Le père accepte la défaite de son âme. Résigné, il se soumet à la volonté de Dieu. Il s’agenouille sur le carrelage frais et prie, le visage déchu. Mon père, si possible, ne me fais pas boire ce calice. Ne cède pas à mes désirs, mais guide moi vers les tiens. Avoir esquivé sa responsabilité spirituelle lui procure un grand réconfort. Le père Misael essaie de se reposer, mais ne parvient pas à s’endormir. Il regarde par la fenêtre. La brise fouette enfin son visage et calme la longue chaleur.

Le jeune homme a sombré dans la profondeur du sommeil, et avec lui la calamité du cauchemar qui ne l’abandonne pas. Cette fois, il essaie, malgré la fragilité de son ouvrage, d’échapper aux halètements de la bête cyclopéenne sur le point de l’atteindre avec ses crocs baveux. Il connaît la fin inévitable de son histoire. Sa sueur se métamorphosera en gouttes de sang qui tomberont sur la terre. Un souffle de chaleur imprégna l’air qui circule inutilement sur le corps frissonnant du garçon.
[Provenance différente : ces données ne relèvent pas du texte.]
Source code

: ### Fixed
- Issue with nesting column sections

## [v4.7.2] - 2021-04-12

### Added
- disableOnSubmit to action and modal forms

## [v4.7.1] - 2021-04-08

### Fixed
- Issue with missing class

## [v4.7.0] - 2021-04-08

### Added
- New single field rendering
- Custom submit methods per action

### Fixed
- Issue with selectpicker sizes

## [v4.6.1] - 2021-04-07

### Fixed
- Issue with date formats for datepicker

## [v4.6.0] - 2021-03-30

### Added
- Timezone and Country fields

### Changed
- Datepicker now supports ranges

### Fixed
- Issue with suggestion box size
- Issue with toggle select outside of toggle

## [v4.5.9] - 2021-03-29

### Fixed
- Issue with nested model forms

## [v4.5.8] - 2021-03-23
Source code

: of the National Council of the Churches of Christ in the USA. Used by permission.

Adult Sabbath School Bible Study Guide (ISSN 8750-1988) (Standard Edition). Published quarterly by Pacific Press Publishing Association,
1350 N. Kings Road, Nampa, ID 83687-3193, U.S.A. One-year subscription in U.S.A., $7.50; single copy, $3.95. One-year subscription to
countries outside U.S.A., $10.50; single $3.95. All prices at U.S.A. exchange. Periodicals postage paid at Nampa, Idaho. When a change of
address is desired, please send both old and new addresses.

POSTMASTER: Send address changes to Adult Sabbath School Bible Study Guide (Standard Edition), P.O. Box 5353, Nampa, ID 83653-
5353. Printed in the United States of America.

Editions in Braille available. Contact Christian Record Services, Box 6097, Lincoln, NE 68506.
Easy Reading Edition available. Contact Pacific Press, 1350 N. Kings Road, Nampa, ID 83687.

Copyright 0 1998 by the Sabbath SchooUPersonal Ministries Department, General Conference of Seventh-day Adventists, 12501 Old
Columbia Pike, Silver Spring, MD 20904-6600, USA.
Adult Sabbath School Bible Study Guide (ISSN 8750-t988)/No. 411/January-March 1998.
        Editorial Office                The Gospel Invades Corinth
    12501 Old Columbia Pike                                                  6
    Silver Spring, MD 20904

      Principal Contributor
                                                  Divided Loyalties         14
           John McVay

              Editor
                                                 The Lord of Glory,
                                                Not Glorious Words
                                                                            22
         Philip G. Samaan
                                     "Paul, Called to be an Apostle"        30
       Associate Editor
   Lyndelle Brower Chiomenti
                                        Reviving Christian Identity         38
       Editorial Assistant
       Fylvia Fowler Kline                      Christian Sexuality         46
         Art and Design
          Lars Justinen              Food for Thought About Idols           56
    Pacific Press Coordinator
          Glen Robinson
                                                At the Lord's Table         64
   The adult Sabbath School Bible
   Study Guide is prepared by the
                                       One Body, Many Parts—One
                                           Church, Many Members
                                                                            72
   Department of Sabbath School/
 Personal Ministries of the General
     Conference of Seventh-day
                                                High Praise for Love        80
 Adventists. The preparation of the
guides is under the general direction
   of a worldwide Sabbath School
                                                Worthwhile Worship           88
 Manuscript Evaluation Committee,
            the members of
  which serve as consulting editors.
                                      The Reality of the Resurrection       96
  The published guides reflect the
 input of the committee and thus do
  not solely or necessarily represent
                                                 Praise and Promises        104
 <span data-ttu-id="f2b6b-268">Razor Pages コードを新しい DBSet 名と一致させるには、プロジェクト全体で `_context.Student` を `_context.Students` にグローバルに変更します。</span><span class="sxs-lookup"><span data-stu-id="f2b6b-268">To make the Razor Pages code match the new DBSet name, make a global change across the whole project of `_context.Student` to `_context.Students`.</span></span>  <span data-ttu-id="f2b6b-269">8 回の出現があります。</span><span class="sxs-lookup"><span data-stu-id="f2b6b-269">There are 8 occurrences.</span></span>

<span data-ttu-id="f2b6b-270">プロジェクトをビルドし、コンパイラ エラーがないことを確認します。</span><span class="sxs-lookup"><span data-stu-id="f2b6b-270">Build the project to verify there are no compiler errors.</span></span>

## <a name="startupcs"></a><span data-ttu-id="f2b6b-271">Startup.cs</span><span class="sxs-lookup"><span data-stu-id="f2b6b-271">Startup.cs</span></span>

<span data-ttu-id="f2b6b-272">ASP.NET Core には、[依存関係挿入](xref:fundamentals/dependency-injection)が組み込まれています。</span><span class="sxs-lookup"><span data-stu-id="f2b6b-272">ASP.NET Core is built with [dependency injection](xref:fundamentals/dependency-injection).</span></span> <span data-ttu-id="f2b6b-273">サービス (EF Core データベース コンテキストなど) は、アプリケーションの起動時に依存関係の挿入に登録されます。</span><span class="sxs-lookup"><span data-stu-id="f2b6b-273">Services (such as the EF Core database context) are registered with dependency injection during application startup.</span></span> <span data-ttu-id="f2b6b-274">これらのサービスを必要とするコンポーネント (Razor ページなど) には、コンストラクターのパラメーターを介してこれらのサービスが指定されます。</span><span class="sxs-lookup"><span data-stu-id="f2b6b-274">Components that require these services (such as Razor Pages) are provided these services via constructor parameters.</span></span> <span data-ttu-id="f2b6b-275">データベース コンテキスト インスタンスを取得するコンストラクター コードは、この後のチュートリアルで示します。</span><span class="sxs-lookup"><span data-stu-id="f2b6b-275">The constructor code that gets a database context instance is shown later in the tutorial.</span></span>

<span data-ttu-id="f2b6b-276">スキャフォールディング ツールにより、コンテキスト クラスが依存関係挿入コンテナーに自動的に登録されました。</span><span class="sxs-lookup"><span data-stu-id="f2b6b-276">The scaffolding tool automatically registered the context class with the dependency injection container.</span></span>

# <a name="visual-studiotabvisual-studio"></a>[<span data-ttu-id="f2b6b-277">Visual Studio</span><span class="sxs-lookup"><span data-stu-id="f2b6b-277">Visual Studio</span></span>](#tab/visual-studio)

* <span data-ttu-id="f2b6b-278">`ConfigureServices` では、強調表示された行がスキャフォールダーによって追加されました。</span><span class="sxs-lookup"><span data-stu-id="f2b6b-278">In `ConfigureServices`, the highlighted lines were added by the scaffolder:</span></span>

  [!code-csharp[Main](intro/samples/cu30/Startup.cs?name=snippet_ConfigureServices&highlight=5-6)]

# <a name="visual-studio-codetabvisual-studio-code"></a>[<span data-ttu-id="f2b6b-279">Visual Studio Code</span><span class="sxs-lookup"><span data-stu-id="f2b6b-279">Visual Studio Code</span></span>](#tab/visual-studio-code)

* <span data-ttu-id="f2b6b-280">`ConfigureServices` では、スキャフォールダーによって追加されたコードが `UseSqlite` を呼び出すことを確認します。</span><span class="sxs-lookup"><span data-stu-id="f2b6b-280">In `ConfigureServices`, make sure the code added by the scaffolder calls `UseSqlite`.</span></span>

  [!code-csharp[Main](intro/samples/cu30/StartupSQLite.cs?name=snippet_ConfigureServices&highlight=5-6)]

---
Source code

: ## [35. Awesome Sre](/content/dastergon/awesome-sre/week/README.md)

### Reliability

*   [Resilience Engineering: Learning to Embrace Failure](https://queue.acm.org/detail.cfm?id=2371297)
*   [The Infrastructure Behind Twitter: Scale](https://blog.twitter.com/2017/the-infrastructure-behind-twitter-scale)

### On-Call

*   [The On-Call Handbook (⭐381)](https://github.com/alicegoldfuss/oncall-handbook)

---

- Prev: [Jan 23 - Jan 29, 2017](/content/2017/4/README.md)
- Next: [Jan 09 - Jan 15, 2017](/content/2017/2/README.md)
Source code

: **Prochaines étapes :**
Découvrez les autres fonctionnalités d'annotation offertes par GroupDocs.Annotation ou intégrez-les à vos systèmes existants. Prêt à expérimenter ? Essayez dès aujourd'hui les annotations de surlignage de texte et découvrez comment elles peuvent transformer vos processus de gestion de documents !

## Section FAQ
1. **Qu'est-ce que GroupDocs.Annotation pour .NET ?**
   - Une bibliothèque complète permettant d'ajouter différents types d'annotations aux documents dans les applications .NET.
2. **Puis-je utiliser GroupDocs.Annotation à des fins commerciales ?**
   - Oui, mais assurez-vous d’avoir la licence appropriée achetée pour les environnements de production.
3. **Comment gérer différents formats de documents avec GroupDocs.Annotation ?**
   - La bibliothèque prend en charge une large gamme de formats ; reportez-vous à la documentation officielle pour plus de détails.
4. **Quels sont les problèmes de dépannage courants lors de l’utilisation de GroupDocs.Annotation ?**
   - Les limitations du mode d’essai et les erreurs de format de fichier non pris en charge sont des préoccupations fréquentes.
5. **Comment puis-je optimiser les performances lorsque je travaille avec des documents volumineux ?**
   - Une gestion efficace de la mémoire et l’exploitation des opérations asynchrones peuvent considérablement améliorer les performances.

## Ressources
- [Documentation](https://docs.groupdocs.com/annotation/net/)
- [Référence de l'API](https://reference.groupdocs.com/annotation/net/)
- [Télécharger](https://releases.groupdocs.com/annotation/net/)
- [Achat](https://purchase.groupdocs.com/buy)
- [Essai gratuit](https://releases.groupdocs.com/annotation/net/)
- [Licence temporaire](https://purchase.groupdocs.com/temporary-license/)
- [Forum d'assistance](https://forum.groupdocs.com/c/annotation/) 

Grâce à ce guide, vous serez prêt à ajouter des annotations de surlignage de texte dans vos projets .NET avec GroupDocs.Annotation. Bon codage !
Nous connaissons Dieu, Dieu dont l’esprit est le plus suprême de tous. Nous savons aussi qu’il ne ressent rien, ou plus précisément qu’il ne ressent pas de la même manière que cet homme infortuné, pas de la même manière que ce pauvre jeune individu souffrant d’un enfer inauguré qui ne s’exécute même pas. Il est temps de dormir, père, repose-toi. Demain, le monde apportera de nouveaux airs. Dieu ne comprend pas ses supplices.

Les épaules du père Misael reçoivent un poids colossal. Épuisé, il se prosterne sur le lit et ferme les yeux. Le cauchemar du couteau et des oreilles ressurgira d’un recoin sinistre de la culpabilité.